Question

The sum of the interior angles of a polygon is four times the sum of its exterior angles. Find the number of sides in the polygon.
A. 10
B. 12
C. 8
D. 7

Answer 1

Hint: First of all, consider the required number of sides of the polygon as a variable. The sum of exterior angles of a polygon is always equal to \[{360^\circ}\]. The sum of interior angles of a polygon is equal to \[\left( {n - 2} \right)\pi \]. So, use this concept to reach the solution of the given problem.

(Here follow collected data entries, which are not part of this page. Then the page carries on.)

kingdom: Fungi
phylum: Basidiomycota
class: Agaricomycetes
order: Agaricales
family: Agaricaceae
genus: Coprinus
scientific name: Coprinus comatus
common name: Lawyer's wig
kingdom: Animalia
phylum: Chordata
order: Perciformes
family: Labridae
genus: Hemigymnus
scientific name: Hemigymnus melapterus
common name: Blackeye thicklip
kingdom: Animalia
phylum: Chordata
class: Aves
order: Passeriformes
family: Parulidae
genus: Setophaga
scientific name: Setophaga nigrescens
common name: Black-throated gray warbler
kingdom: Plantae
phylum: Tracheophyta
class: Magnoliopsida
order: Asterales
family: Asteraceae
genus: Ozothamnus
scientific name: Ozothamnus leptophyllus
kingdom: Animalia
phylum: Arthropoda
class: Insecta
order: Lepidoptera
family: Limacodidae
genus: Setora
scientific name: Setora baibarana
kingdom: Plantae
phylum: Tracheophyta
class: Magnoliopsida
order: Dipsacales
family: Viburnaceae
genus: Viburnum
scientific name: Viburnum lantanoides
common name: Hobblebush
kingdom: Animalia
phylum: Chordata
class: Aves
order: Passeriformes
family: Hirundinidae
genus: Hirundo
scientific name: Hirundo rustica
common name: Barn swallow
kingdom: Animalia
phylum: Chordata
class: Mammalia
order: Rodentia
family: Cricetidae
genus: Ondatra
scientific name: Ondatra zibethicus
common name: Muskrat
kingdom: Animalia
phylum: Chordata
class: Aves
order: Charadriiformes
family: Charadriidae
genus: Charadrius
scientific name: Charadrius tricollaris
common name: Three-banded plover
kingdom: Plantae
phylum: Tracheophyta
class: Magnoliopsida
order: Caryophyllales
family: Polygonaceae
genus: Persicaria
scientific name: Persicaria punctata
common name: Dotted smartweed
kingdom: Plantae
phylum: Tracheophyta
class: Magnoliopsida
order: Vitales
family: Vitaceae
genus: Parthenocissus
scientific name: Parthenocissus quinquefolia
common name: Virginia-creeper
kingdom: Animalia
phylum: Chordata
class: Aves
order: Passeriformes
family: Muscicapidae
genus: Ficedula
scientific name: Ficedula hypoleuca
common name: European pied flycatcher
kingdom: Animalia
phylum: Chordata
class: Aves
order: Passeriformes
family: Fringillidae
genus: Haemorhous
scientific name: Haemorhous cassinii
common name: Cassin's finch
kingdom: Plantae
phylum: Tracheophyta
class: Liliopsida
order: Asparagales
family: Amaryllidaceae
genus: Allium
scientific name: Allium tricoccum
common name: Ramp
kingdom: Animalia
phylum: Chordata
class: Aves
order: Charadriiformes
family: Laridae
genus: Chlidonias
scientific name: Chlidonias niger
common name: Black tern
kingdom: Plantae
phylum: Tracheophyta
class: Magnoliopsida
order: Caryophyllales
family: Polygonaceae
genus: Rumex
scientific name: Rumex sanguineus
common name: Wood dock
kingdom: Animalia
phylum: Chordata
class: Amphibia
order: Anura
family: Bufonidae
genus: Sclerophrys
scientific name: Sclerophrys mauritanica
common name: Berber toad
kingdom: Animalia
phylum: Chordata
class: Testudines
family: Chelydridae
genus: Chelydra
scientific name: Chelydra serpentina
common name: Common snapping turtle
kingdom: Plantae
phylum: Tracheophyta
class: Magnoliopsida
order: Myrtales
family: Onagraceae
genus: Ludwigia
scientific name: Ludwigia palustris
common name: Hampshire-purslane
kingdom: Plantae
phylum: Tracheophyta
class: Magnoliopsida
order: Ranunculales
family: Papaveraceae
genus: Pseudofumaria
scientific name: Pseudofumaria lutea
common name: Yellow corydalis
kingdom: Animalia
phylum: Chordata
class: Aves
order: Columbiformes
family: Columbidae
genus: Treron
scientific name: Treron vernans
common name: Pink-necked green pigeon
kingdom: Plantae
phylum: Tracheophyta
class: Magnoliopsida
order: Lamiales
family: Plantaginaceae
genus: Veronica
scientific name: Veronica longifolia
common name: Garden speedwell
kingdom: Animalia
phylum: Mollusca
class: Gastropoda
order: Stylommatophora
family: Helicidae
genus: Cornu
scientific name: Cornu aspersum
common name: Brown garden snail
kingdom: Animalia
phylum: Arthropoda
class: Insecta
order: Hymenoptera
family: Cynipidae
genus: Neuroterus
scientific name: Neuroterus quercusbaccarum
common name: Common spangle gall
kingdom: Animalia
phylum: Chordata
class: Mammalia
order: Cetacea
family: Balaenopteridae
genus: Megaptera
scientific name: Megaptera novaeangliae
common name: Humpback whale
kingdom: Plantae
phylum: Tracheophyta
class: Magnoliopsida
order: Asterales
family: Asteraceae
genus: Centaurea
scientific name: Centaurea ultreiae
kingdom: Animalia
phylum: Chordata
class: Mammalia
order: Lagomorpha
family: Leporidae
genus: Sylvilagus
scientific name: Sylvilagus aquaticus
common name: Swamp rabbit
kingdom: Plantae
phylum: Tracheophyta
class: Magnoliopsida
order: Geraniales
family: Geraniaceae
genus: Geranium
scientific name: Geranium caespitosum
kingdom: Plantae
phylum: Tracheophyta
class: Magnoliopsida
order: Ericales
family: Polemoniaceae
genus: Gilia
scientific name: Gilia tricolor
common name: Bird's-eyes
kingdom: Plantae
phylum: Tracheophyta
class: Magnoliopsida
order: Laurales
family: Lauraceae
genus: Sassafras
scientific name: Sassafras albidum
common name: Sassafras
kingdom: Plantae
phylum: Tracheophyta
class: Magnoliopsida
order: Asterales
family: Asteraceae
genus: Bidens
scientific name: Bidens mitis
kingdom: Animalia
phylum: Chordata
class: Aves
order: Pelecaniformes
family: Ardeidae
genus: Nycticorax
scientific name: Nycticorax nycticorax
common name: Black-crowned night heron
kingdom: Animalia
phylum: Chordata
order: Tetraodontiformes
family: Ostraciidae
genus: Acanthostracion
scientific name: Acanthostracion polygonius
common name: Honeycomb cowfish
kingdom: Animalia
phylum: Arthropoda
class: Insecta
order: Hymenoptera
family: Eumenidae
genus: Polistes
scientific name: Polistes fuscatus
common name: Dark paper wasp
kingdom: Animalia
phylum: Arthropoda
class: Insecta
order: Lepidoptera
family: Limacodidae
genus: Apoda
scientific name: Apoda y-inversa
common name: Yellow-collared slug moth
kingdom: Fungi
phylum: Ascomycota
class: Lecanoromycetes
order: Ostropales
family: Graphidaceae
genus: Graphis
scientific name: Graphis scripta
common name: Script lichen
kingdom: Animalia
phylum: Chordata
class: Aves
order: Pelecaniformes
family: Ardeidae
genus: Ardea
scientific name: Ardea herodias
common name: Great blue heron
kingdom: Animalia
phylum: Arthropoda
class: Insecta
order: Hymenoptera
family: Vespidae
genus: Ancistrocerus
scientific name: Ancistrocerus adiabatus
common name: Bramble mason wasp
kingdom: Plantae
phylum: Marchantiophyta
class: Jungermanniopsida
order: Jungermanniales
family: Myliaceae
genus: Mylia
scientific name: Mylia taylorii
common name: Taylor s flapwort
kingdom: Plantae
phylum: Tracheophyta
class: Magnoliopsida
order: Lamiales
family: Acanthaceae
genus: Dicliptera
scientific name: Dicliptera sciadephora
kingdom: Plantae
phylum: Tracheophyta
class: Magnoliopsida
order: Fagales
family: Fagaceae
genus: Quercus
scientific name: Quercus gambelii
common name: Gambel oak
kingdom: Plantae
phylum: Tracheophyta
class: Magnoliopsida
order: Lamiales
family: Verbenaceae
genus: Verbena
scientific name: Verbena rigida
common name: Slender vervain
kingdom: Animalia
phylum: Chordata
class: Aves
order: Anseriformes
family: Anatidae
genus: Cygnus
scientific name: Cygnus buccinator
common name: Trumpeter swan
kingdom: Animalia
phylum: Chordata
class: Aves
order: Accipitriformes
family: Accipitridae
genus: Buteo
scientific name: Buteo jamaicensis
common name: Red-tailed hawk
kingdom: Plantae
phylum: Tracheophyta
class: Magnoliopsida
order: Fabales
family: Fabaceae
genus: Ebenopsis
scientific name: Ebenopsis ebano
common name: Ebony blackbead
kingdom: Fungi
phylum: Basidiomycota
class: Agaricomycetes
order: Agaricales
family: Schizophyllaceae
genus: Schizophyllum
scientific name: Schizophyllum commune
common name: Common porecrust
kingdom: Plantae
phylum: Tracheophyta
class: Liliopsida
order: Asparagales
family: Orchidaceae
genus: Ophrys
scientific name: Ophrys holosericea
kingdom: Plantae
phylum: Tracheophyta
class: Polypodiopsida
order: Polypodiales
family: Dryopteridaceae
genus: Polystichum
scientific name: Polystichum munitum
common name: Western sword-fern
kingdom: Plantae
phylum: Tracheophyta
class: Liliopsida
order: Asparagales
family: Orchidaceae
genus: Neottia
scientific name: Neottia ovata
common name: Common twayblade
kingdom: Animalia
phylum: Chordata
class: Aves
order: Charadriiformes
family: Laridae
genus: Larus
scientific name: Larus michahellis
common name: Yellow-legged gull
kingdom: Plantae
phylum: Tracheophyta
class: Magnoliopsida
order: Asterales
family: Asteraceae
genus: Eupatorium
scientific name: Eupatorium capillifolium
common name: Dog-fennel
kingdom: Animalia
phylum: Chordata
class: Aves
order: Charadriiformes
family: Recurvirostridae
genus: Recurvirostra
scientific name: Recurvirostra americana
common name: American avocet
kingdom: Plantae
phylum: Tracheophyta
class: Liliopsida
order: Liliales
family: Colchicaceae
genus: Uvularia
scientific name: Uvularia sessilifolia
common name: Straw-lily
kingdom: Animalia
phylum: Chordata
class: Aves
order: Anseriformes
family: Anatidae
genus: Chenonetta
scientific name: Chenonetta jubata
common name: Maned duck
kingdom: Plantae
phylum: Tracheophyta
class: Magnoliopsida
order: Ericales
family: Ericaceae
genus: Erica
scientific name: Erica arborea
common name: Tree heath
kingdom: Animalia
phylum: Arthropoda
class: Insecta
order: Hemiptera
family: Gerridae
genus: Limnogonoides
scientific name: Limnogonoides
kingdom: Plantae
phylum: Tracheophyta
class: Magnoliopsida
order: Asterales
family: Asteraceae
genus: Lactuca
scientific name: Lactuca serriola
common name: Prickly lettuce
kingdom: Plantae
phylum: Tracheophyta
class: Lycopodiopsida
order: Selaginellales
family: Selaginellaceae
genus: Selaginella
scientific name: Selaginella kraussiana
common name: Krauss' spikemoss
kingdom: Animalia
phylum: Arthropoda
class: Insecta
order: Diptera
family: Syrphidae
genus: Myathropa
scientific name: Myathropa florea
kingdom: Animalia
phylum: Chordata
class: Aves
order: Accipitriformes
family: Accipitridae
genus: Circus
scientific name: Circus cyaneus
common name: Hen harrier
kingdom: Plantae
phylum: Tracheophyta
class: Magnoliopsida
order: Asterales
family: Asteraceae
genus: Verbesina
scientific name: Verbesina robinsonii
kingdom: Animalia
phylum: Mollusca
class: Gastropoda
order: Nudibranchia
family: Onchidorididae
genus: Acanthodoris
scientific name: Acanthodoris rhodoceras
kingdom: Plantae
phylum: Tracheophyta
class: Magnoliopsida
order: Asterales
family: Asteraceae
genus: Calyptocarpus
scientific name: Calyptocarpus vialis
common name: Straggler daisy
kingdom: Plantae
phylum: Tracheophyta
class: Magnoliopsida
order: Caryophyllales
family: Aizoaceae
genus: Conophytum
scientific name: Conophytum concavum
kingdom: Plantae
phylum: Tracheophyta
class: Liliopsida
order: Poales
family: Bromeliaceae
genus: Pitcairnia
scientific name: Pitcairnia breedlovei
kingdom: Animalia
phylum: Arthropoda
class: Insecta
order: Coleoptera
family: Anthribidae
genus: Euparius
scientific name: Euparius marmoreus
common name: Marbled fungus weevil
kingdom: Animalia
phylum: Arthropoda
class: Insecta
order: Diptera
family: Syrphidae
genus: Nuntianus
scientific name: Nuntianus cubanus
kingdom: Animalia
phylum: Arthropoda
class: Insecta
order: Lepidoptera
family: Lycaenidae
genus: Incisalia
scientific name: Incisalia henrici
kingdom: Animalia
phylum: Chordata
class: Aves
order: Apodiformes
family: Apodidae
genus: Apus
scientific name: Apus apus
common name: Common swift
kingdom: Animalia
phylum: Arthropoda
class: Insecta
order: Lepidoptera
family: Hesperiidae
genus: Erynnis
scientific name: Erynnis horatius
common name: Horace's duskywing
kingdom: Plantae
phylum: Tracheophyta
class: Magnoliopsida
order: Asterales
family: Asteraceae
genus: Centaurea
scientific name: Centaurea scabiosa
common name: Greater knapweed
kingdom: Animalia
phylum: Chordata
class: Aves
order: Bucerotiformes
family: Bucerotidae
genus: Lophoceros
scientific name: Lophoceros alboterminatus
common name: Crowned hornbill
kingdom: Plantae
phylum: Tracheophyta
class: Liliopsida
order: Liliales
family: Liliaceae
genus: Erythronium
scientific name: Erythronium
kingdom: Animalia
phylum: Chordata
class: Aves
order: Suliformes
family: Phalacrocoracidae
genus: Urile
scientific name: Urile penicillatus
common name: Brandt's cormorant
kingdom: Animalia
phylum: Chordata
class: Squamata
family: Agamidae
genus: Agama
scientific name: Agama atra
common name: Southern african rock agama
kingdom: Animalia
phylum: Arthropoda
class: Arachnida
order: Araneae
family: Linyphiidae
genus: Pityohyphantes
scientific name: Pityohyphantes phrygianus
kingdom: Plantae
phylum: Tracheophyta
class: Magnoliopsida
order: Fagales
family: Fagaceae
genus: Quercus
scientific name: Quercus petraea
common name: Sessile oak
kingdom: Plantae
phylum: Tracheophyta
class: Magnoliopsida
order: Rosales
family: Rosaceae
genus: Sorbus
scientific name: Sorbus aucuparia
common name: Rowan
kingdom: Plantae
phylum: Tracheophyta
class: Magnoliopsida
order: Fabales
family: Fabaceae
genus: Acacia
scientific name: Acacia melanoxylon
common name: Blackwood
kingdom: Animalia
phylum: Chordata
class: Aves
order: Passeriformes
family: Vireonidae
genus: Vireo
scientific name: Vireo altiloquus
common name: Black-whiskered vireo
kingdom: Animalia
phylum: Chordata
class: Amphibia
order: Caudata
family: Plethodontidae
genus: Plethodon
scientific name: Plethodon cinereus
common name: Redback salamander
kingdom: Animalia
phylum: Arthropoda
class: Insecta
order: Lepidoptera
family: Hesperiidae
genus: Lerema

Complete step-by-step answer:
Given the sum of the interior angles of a polygon is four times the sum of its exterior angles.
We know that the sum of exterior angles of a polygon is always equal to \[{360^\circ}\].
So, sum of interior angles of the polygon \[ = 4 \times {360^\circ} = {1440^\circ}\]
Let \[n\] be the number of sides of a polygon.
We know that sum of interior angles of a polygon \[ = \left( {n - 2} \right)\pi \]
By using the above data, we have
\[
  \Rightarrow \left( {n - 2} \right)\pi = {1440^\circ} \\
  \Rightarrow \left( {n - 2} \right){180^\circ} = {1440^\circ} \\
  \Rightarrow n - 2 = \dfrac{{{{1440}^\circ}}}{{{{180}^\circ}}} \\
  \Rightarrow n - 2 = 8 \\
  \therefore n = 8 + 2 = 10 \\
\]
Hence, the number of sides of the required polygon is 10.
Thus, the correct answer is A. 10

Note: In geometry, a polygon is a plane figure that is described by a finite number of straight-line segments connected to form a closed polygonal chain or polygonal circuit. A polygon of 10 sides is called a decagon.